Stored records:
● ● ●

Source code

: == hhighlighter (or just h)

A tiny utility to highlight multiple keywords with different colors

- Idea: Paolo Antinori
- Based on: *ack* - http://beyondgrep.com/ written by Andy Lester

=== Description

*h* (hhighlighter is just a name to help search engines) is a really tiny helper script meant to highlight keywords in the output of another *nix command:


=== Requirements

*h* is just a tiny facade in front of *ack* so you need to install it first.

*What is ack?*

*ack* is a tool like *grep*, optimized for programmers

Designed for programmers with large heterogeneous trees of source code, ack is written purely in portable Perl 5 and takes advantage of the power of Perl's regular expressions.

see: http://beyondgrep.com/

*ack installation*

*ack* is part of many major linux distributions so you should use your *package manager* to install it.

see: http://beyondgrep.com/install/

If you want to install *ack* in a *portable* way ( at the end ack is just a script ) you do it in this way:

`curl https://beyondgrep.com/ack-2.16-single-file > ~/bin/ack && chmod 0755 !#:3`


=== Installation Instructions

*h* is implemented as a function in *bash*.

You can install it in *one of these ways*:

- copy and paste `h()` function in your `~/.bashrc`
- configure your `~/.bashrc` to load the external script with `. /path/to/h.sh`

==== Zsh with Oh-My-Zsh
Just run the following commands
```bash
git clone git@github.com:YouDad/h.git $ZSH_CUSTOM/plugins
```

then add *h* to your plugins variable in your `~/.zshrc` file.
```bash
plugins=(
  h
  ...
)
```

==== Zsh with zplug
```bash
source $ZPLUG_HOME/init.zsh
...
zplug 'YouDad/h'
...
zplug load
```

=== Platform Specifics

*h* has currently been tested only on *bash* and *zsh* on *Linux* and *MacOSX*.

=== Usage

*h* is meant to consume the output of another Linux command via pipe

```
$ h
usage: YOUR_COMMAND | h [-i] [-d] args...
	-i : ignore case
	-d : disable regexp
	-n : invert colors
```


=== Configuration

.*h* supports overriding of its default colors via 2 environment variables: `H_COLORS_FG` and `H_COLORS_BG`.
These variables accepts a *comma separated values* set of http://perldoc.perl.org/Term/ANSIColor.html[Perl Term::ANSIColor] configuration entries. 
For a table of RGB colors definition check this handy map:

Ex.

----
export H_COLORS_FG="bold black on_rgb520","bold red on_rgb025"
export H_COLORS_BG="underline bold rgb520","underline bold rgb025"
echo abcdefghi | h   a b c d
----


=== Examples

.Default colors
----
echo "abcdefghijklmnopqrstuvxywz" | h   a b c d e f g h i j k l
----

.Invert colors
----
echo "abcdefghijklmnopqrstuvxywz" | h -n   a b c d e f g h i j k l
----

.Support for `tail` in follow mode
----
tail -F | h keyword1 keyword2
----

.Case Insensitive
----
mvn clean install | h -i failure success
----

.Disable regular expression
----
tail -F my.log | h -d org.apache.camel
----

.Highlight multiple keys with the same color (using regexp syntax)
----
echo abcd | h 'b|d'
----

● ● ●

§ Work task:
Within the data above, pick out all lines holding the word "portable".

§ Result of this task:
Designed for programmers with large heterogeneous trees of source code, ack is written purely in portable Perl 5 and takes advantage of the power of Perl's regular expressions.
If you want to install *ack* in a *portable* way ( at the end ack is just a script ) you do it in this way:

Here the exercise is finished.